O governo do presidente Luiz Inácio Lula da Silva (PT) destinou R$ 640,1 milhões à ONG Associação Um Milhão de Cisternas para o Semiárido (P1MC), ligada a militantes históricos do Partido dos Trabalhadores. O repasse, feito através do Ministério do Desenvolvimento Social (MDS), comandado pelo também petista Wellington Dias, já levanta questionamentos sobre possível favorecimento político e aparelhamento da máquina pública.
O valor corresponde a 85% dos R$ 755,8 milhões reservados para o programa federal de cisternas, voltado ao combate à seca no Nordeste e outras regiões semiáridas do Brasil. A ONG P1MC é dirigida por dois filiados ao PT desde 1987. O convênio, assinado em 2023, representa o maior repasse da história do programa em mais de duas décadas de existência.

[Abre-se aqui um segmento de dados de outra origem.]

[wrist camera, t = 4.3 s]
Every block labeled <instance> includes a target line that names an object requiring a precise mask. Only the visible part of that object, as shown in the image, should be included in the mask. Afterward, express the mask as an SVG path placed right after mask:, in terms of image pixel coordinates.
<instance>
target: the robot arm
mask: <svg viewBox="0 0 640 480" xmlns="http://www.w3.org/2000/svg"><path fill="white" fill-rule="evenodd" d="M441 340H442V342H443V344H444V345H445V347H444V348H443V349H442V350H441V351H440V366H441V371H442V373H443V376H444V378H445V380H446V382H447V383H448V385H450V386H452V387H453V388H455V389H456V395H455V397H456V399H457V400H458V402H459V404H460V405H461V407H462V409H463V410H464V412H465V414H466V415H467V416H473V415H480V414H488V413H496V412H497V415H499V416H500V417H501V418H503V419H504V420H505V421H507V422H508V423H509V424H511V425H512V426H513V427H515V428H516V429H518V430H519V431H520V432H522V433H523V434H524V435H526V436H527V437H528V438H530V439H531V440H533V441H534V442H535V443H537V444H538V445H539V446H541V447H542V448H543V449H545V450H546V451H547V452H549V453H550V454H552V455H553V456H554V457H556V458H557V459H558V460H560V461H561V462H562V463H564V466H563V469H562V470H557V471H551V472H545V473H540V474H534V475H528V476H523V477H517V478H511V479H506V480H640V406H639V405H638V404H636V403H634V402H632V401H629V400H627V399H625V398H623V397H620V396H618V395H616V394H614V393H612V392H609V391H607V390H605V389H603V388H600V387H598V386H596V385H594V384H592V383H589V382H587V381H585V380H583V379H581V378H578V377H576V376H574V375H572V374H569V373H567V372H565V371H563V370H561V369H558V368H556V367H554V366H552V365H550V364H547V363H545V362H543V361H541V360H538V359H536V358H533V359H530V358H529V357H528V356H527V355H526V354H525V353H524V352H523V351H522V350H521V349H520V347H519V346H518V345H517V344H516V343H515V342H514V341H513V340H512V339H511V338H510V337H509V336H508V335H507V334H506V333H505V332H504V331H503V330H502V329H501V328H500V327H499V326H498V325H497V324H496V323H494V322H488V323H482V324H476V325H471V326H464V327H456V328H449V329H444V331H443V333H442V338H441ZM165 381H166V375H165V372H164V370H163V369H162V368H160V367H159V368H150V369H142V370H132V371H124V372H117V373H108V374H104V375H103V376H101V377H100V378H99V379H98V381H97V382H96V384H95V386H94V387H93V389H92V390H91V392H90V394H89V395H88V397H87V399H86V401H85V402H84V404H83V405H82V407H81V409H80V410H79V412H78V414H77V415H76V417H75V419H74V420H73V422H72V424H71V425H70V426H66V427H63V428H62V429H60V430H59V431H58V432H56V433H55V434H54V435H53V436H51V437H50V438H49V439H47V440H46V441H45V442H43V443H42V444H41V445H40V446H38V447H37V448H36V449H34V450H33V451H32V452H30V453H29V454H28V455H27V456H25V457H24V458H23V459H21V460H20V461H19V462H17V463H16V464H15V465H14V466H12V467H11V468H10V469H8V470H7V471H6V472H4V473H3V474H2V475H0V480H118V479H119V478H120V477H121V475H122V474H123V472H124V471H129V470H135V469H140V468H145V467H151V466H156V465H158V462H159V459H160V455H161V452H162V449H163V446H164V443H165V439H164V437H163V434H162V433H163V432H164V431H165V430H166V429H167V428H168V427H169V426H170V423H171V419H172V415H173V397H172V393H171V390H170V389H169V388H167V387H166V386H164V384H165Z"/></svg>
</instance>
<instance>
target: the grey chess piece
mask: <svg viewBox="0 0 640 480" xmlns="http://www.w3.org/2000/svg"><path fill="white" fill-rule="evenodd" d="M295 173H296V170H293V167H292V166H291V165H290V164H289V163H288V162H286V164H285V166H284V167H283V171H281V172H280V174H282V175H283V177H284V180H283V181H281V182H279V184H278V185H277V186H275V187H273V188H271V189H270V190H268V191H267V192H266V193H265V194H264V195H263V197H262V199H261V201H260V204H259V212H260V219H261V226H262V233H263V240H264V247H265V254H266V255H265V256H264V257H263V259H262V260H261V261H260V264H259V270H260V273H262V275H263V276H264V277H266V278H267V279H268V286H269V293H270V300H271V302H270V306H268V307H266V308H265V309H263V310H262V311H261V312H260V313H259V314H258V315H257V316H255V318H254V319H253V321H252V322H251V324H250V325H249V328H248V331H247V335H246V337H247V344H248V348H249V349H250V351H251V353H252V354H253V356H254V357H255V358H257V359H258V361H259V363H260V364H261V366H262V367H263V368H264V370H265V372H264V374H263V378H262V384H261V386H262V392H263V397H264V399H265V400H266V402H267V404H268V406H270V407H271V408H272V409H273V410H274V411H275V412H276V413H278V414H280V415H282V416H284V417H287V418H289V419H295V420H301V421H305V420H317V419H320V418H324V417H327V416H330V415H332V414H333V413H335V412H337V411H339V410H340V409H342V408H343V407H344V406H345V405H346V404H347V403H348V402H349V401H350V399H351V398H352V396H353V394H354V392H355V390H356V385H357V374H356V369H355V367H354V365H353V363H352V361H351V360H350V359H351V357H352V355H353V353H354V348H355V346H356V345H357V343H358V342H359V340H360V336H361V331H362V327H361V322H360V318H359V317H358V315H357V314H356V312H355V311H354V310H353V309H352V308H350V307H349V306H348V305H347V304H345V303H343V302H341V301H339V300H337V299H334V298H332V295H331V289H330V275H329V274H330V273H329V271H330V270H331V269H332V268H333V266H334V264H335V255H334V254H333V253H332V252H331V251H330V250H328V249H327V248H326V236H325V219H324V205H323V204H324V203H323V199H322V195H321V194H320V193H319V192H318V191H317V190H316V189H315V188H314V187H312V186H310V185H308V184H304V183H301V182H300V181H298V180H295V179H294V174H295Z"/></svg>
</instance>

Subcontratações milionárias com viés político
A reportagem do jornal O Globo revelou ainda que a P1MC subcontratou 37 outras entidades, quase todas comandadas por petistas ou ex-assessores de governos do PT, para executar parte do programa, em contratos que somam R$ 152 milhões.
Um dos exemplos é a Cootapi, cooperativa do Piauí — reduto político de Wellington Dias — que recebeu R$ 9 milhões para instalar apenas 775 cisternas. Seus dirigentes são ex-assessores do governo estadual, e um deles ainda ocupa cargo comissionado na atual gestão de Rafael Fonteles (PT), sucessor e aliado direto de Dias.

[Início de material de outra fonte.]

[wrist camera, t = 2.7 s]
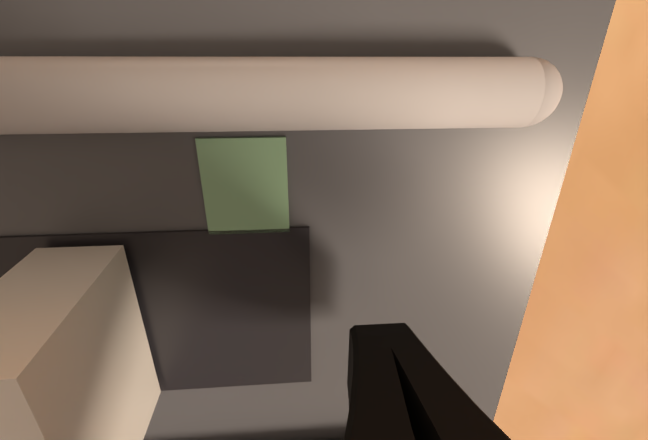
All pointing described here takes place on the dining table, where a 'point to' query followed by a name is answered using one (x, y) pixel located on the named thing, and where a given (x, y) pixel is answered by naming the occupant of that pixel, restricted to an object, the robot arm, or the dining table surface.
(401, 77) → the pair of cream rails
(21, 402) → the lever
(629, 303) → the dining table surface
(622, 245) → the dining table surface
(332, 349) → the box
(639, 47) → the dining table surface
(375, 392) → the robot arm
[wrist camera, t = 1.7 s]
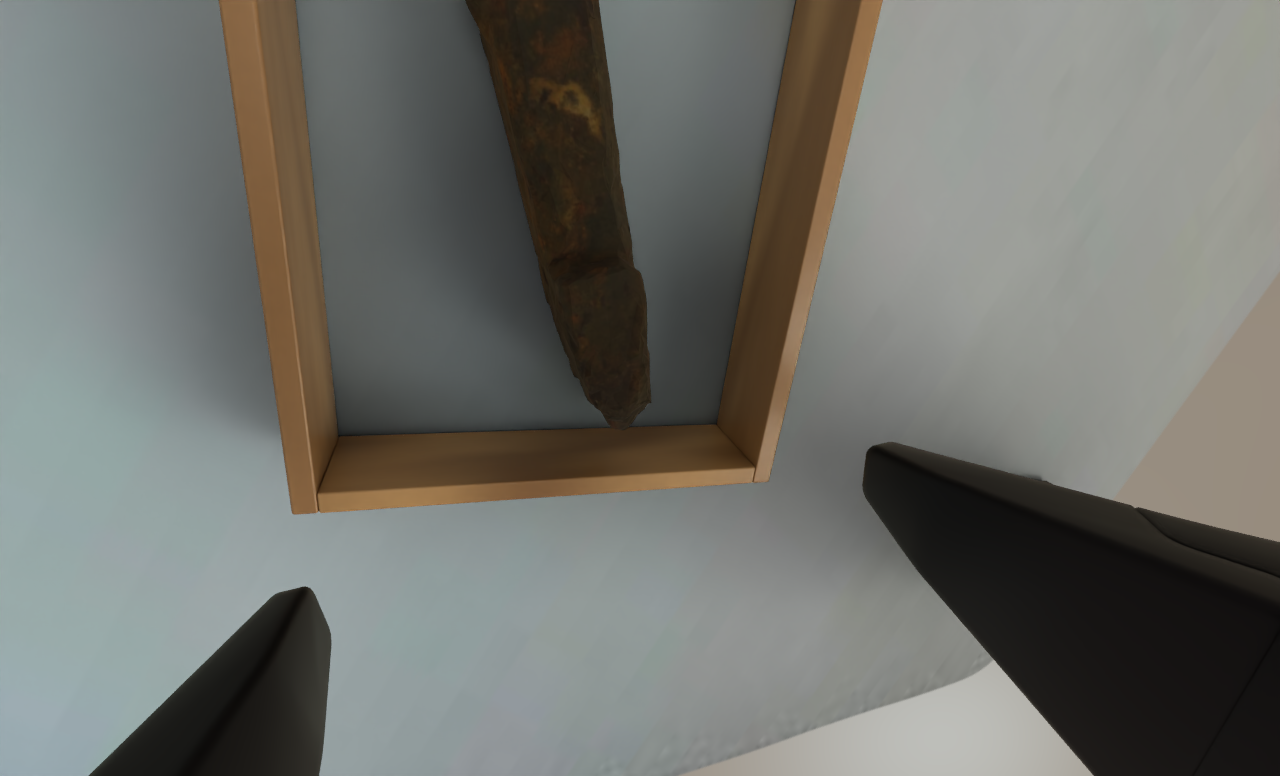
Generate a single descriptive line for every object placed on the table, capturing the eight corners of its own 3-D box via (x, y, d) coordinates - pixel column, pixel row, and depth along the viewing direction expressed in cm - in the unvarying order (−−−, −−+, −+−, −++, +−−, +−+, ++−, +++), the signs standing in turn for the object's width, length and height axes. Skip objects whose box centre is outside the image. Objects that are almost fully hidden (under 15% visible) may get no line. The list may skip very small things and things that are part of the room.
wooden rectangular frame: (866, -261, 16) (968, -360, 13) (728, 437, 24) (768, 482, 21) (201, -552, 11) (96, -835, 8) (318, 454, 19) (291, 515, 16)
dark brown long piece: (375, -303, 13) (336, -507, 9) (547, -294, 14) (585, -476, 10) (530, 415, 21) (547, 481, 17) (631, 392, 22) (670, 450, 18)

Outra subcontratada, por R$ 4,6 milhões, é a Comtacte, com sede modesta em Aracati (CE), controlada por um petista ex-assessor do prefeito de Itaiçaba (também do PT). Em Pernambuco, o Cecor, liderado por uma ex-assessora de um deputado estadual petista, foi contratado por R$ 6,4 milhões.
Até ex-candidatos a vereador pelo PT figuram na lista de beneficiados. O Instituto de Formação Cidadã, de Guanambi (BA), e o Centro de Agroecologia do Semiárido, de Manoel Vitorino (BA), receberam R$ 3,4 milhões cada, mesmo sem histórico expressivo de atuação nacional.
Defesa sob suspeita
Em nota, o Ministério do Desenvolvimento Social e a ONG P1MC alegam que a contratação seguiu um edital com critérios técnicos, priorizando entidades com experiência no setor. A P1MC afirma ter atendido mais de 1,2 milhão de famílias em 20 anos, o que justificaria a escolha.

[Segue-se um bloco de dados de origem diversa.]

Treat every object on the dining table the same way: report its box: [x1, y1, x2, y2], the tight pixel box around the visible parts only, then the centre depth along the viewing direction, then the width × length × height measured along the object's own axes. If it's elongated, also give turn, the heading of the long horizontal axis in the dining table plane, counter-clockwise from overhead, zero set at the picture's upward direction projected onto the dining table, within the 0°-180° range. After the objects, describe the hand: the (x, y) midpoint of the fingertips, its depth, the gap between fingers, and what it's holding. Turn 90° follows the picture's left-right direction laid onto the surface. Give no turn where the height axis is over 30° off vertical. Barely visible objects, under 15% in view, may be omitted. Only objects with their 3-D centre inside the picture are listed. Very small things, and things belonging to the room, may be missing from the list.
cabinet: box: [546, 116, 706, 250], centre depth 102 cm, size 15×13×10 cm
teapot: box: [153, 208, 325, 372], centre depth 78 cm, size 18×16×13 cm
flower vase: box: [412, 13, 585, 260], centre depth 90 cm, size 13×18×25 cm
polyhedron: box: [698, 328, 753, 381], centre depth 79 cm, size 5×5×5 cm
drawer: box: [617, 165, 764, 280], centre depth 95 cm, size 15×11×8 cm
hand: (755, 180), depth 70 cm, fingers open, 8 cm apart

“A presença de lideranças sociais com histórico político ou comunitário não fere a legalidade ou a legitimidade do trabalho técnico desenvolvido. O processo é legal, auditável e impessoal”, disse a entidade.
Críticas e suspeitas
O caso, no entanto, reforça acusações de que o governo Lula estaria promovendo aparelhamento de programas sociais, usando recursos públicos para fortalecer redes políticas regionais do PT, especialmente no Nordeste. A concentração dos recursos em ONGs de aliados políticos levanta suspeitas de direcionamento e favorecimento, em detrimento de processos mais transparentes e competitivos.
Críticos alertam que o programa, embora importante para o combate à seca, perde credibilidade quando se transforma em instrumento de barganha política. A falta de diversidade nas entidades contratadas e a presença de dirigentes com vínculos diretos com o partido governista comprometem a confiança pública e levantam dúvidas sobre a real motivação por trás da distribuição dos recursos.
Enquanto o governo alega legalidade, a sociedade civil e órgãos de controle já começam a pressionar por investigações mais profundas. Afinal, o que deveria ser uma política pública voltada para os mais vulneráveis pode estar sendo instrumentalizado para fins eleitorais.